Natural killer T (NKT) cells are a subset of T cells that express both T-cell and NK-cell markers. In contrast to conventional T cells, NKT cells express semi-invariant, self-reactive antigen receptors, and they recognize glycolipid antigen in the context of the major histocompatibility complex (MHC)-like molecule CD1d. Previous studies have indicated an association between reduced numbers of NKT cells and the development of autoimmune diseases. Two groups now report in Nature Medicine that stimulation of NKT cells in non-obese diabetic (NOD) mice with α-galactosylceramide (αGC) — a glycolipid isolated from marine sponges, which is a potent stimulator of NKT cells — can prevent the development of type 1 diabetes (T1D).

T1D is, like other autoimmune diseases, thought to be mediated by pathogenic T-helper type 1 (TH1) cells, and is associated with a defect in regulatory T cells. NOD mice, which spontaneously develop diabetes, and patients with T1D have reduced numbers of NKT cells and defects in interleukin-4 (IL-4) production (a cytokine that is necessary for the development of TH2 responses).

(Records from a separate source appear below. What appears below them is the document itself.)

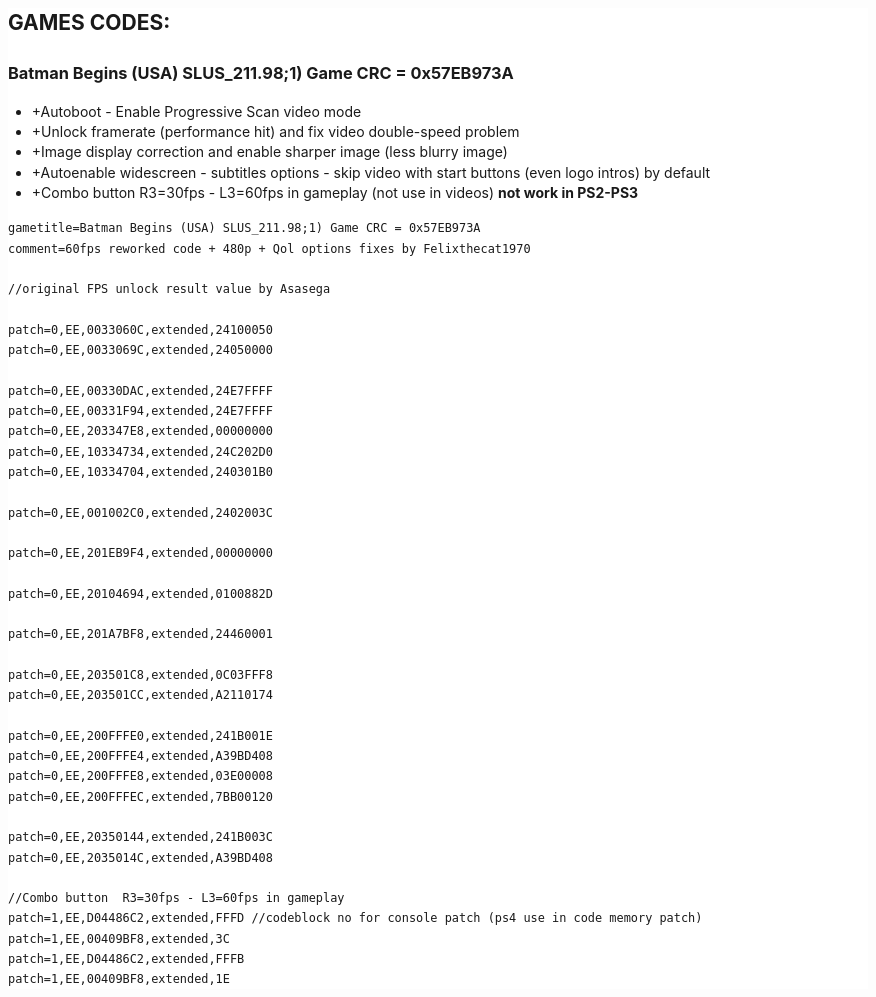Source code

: ## GAMES CODES:
### Batman Begins (USA) SLUS_211.98;1) Game CRC = 0x57EB973A
- +Autoboot - Enable Progressive Scan video mode
- +Unlock framerate (performance hit) and fix video double-speed problem
- +Image display correction and enable sharper image (less blurry image) 
- +Autoenable widescreen - subtitles options - skip video with start buttons (even logo intros) by default
- +Combo button  R3=30fps - L3=60fps in gameplay (not use in videos) **not work in PS2-PS3**

```
gametitle=Batman Begins (USA) SLUS_211.98;1) Game CRC = 0x57EB973A
comment=60fps reworked code + 480p + Qol options fixes by Felixthecat1970

//original FPS unlock result value by Asasega

patch=0,EE,0033060C,extended,24100050
patch=0,EE,0033069C,extended,24050000

patch=0,EE,00330DAC,extended,24E7FFFF
patch=0,EE,00331F94,extended,24E7FFFF
patch=0,EE,203347E8,extended,00000000
patch=0,EE,10334734,extended,24C202D0
patch=0,EE,10334704,extended,240301B0

patch=0,EE,001002C0,extended,2402003C

patch=0,EE,201EB9F4,extended,00000000

patch=0,EE,20104694,extended,0100882D

patch=0,EE,201A7BF8,extended,24460001

patch=0,EE,203501C8,extended,0C03FFF8
patch=0,EE,203501CC,extended,A2110174

patch=0,EE,200FFFE0,extended,241B001E
patch=0,EE,200FFFE4,extended,A39BD408
patch=0,EE,200FFFE8,extended,03E00008
patch=0,EE,200FFFEC,extended,7BB00120

patch=0,EE,20350144,extended,241B003C
patch=0,EE,2035014C,extended,A39BD408

//Combo button  R3=30fps - L3=60fps in gameplay
patch=1,EE,D04486C2,extended,FFFD //codeblock no for console patch (ps4 use in code memory patch)
patch=1,EE,00409BF8,extended,3C
patch=1,EE,D04486C2,extended,FFFB
patch=1,EE,00409BF8,extended,1E

```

Previous work had shown that αGC stimulation of NKT cells leads to the development of TH2 responses. Furthermore, increasing the number of NKT cells prevented diabetes in NOD mice. On the basis of this previous work, the two groups decided to investigate the effect of αGC on the development of diabetes in NOD mice.

Both groups showed that administration of αGC to NOD mice inhibited the development of diabetes in a dose-dependent manner, particularly when treatment was initiated at an early age. So, how does αGC inhibit the development of diabetes? The precise mechanism of action of αGC has been an issue of some debate, but in these two studies, αGC seems to stimulate NKT cells to tip the balance away from a pathogenic TH1 response towards the development of protective TH2 cells. Disease prevention was associated with reduced interferon-γ production and elevated serum immunoglobulin E levels. When NOD mice were crossed with CD1d-deficient mice, αGC could not prevent the development of diabetes, indicating that αGC modulates diabetes by activating NKT cells in a CD1d-dependent manner.

Sharif et al. also showed that αGC treatment prolonged the survival of islet transplants in newly diabetic NOD mice. In addition, they showed that, under conditions in which αGC alone could not prevent diabetes, IL-7 could act synergistically with αGC to prevent the onset of diabetes. The researchers suggest that IL-7 acts by restoring normal NKT cell maturation and function in NOD mice, so that αGC treatment is more effective.

Although αGC is hepatotoxic in mice, the toxicity in humans is not so severe, and it might be possible to develop αGC analogues with reduced toxicity. Furthermore, as the NKT cell response to αGC is conserved in mice and humans, these results indicate that αGC might be a useful therapy for the treatment of T1D and other TH1-mediated autoimmune diseases.